Another kicker came during the week with news that the resource base at the Cassini discovery had been increased by 9,800 tonnes or 52% to 28,500 tonnes at an impressive grade 3.7% nickel, carrying Mincor’s total Kambalda resource base to 128,600t of nickel.
Cassini, along with the two existing mines (Ken/McMahon and Durkin North), underpin Mincor’s restart plans, with the Cassini upgrade answering a lot of questions about the ability of the Kambalda field to keep on giving to ensure a long-life.
There are many reasons to think the market is being overly mean in valuing Alchemy Resources (ASX:ALY) at 1.6c for a market cap of about $7m.
Its suite of NSW nickel-cobalt (with resources) and gold/base metals interests are enough in themselves to justify the argument.

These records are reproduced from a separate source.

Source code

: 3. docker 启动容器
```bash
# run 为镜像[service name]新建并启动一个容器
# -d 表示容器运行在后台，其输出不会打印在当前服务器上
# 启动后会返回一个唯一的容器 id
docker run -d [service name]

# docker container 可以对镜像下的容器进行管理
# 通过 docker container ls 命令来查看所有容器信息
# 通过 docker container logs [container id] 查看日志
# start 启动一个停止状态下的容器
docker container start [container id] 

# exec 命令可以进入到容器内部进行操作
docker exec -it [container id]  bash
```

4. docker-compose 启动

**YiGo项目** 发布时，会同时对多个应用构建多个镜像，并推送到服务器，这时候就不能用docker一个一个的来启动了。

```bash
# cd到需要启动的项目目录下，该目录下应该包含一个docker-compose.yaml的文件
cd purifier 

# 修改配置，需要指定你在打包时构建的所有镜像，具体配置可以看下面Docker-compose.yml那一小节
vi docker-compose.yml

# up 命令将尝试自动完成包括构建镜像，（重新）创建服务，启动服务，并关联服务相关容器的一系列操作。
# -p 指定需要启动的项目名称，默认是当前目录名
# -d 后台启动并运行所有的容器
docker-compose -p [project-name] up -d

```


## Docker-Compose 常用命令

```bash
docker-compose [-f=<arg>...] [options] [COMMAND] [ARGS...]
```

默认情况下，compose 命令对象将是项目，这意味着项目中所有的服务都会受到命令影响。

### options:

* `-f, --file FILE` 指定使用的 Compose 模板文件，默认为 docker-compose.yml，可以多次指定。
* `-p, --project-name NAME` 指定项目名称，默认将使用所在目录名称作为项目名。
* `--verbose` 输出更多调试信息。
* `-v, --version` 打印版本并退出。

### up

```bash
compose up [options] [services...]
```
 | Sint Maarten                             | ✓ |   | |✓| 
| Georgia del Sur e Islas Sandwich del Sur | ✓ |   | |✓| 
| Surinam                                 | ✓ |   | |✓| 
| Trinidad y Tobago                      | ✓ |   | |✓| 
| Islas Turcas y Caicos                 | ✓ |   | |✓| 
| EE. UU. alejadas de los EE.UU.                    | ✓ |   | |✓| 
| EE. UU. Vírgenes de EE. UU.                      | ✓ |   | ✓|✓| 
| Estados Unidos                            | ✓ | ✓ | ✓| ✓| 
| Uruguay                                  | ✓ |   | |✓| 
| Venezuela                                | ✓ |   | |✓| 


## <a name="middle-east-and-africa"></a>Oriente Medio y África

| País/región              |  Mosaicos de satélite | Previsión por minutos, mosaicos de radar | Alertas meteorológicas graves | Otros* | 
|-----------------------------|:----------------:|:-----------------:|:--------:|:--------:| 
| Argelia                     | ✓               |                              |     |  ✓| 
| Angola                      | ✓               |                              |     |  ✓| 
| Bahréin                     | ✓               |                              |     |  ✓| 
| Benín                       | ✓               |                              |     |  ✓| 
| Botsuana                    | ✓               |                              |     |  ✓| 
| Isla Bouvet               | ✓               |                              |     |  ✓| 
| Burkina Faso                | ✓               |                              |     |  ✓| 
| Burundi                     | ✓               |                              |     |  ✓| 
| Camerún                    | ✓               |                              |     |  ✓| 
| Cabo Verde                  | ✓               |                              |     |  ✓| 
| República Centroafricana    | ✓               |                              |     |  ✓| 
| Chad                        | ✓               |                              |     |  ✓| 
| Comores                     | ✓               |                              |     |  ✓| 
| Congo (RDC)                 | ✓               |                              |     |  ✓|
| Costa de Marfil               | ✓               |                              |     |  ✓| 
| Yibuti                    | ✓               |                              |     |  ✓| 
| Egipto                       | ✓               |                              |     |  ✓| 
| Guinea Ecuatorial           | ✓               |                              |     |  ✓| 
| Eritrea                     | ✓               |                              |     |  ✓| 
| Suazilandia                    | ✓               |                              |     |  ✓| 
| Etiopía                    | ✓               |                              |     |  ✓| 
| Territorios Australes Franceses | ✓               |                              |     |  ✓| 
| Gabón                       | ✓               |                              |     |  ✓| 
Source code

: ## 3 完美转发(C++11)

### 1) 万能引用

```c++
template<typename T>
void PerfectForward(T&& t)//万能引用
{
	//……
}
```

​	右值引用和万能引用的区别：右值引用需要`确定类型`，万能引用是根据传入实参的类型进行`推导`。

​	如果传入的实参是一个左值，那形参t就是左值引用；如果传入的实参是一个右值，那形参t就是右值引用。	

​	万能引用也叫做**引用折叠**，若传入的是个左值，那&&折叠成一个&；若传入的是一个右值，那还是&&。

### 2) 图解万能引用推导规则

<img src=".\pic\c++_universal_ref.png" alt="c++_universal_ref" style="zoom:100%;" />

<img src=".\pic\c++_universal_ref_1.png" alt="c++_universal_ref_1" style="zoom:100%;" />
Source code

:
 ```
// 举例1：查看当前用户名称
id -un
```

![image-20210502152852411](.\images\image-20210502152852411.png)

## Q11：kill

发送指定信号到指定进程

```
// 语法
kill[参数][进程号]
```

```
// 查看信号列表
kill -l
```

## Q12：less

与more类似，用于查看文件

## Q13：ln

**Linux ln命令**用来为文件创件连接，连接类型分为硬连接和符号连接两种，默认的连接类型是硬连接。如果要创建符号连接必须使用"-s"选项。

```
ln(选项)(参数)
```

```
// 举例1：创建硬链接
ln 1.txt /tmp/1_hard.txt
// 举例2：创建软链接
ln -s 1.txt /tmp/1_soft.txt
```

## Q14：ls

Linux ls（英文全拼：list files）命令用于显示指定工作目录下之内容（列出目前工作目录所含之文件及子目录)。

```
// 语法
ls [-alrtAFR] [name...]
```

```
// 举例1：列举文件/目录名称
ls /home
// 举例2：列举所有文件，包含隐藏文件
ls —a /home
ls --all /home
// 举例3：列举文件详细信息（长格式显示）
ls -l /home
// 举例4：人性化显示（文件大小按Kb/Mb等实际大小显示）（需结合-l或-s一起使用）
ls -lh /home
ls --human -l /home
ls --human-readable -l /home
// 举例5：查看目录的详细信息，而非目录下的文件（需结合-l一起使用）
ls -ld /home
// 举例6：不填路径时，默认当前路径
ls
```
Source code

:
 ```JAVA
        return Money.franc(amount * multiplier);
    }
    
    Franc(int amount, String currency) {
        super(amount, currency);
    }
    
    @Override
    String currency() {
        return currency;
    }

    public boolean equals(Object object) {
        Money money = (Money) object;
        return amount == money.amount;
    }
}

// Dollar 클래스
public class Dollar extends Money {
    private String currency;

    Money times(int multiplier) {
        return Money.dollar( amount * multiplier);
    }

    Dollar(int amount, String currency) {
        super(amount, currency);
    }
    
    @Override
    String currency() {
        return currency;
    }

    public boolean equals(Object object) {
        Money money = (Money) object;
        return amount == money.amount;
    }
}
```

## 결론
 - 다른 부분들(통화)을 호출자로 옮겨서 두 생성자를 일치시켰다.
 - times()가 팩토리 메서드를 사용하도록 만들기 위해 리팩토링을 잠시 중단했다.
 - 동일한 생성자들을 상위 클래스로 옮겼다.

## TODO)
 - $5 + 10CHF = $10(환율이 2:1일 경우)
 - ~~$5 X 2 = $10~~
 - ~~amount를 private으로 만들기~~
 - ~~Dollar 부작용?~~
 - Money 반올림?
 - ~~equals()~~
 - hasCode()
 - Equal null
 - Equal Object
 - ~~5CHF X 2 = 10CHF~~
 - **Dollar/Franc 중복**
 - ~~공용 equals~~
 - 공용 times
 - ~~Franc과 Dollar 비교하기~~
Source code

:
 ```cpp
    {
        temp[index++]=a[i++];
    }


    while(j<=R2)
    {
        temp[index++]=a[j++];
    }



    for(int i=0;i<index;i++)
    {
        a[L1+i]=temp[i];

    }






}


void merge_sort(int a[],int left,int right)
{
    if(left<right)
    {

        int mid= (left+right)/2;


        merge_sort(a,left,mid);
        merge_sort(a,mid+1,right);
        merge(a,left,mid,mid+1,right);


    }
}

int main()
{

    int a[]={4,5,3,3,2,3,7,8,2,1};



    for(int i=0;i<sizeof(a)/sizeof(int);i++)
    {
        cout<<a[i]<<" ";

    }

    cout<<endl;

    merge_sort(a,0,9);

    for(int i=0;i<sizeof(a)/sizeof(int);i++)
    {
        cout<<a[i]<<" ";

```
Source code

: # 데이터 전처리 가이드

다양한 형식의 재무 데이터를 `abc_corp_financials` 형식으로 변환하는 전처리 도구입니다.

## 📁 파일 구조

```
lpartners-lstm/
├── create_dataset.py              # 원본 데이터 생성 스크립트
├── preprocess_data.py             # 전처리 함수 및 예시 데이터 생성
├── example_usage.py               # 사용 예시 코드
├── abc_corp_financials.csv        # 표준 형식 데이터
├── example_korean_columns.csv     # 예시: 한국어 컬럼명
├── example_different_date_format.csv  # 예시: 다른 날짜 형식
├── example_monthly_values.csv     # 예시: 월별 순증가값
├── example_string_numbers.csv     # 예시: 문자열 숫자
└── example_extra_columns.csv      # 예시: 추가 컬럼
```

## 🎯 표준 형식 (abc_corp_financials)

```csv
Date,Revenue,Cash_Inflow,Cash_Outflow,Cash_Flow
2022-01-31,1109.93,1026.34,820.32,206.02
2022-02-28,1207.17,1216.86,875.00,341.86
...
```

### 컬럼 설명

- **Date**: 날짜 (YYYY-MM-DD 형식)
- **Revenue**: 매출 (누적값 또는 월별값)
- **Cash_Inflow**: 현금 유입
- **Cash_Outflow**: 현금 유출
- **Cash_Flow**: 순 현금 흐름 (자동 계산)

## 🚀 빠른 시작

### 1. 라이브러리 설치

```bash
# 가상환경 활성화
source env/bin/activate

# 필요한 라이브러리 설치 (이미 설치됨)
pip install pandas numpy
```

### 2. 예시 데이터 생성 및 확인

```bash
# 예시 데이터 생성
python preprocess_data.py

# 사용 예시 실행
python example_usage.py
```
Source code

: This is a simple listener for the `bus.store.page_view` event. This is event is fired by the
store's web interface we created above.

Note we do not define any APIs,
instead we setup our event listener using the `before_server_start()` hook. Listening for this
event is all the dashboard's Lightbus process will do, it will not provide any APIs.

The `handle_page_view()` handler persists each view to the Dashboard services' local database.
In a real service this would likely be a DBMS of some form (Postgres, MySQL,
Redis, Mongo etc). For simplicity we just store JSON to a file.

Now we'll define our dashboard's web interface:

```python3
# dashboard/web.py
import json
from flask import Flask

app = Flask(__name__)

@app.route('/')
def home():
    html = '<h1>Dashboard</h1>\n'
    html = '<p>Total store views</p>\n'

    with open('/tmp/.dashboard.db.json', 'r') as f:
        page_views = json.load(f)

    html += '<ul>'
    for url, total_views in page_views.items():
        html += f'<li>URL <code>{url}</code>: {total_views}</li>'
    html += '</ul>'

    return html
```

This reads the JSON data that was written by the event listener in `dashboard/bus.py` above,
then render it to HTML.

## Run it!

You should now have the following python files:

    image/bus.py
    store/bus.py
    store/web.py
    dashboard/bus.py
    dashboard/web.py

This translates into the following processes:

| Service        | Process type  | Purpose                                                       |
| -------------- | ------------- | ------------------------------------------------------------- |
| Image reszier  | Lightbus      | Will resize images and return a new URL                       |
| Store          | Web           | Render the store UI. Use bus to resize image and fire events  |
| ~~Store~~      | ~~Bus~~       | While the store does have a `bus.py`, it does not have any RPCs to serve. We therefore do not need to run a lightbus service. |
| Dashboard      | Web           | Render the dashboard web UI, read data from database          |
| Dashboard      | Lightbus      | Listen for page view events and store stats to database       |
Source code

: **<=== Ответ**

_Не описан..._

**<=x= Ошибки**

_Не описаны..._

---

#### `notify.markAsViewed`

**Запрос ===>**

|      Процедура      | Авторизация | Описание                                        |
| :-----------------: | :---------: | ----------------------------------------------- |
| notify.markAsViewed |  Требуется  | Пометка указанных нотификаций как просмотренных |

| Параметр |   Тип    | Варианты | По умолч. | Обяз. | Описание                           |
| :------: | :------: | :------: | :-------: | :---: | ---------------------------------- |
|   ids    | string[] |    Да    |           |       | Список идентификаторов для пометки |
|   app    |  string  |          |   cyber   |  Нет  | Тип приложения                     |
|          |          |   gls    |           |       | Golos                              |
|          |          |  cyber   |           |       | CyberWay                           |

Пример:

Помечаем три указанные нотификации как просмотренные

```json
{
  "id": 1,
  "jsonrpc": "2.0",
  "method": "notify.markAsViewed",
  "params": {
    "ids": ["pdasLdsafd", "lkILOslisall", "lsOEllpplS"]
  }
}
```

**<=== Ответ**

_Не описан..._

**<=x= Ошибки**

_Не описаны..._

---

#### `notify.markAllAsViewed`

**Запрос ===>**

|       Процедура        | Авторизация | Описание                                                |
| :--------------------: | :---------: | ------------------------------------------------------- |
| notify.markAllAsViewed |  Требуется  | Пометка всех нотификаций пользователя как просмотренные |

Then there is its big tenure position at its Karonie project in WA along strike from some big known gold deposits, and its royalty payments to come in the fourth quarter from the Hermes gold mine, and the joint venture with the TSX-listed Superior Gold (TSX:V:SGI).
Today’s interest though is its involvement in Sandfire’s (ASX:SFR) hunt for another DeGrussa/Monty orebody in WA’s Bryah Basin.
The program has just kicked off and got a special mention by Sandfire on its analysts call for the March quarterly.
Sandfire’s exploration guy said the Alchemy ground which Sandfire is farming into was a new area for the company.
He said it was poorly tested but that Sandfire believed it was “exceedingly prospective” for DeGrussa/Monty style orebodies.
He also commented that it was the first time he had a greenfields area to drill along strike from DeGrussa on the northern side of the Bryah.
Sandfire needs another discovery in the Bryah to extend the remaining four-year mine life of DeGrussa/Monty. Alchemy needs some trigger to bring a sharper market focus on to its value proposition.
Who knows, the drilling program (Sandfire is spending $3.1m by the end of the year to earn up to an 80%) just might meet the needs of both.
Alchemy MD Leigh Ryan summed up the state of play: “Sandfire has unequalled knowledge and information on De Grussa-style mineralisation and are fully incentivised to find another major copper-gold deposit in the district. This is a very exciting time for Alchemy and we’re looking forward to a steady flow of drilling results over the next few months.”
By the way, Northern Star (ASX:NST) is a 14% shareholder in Alchemy.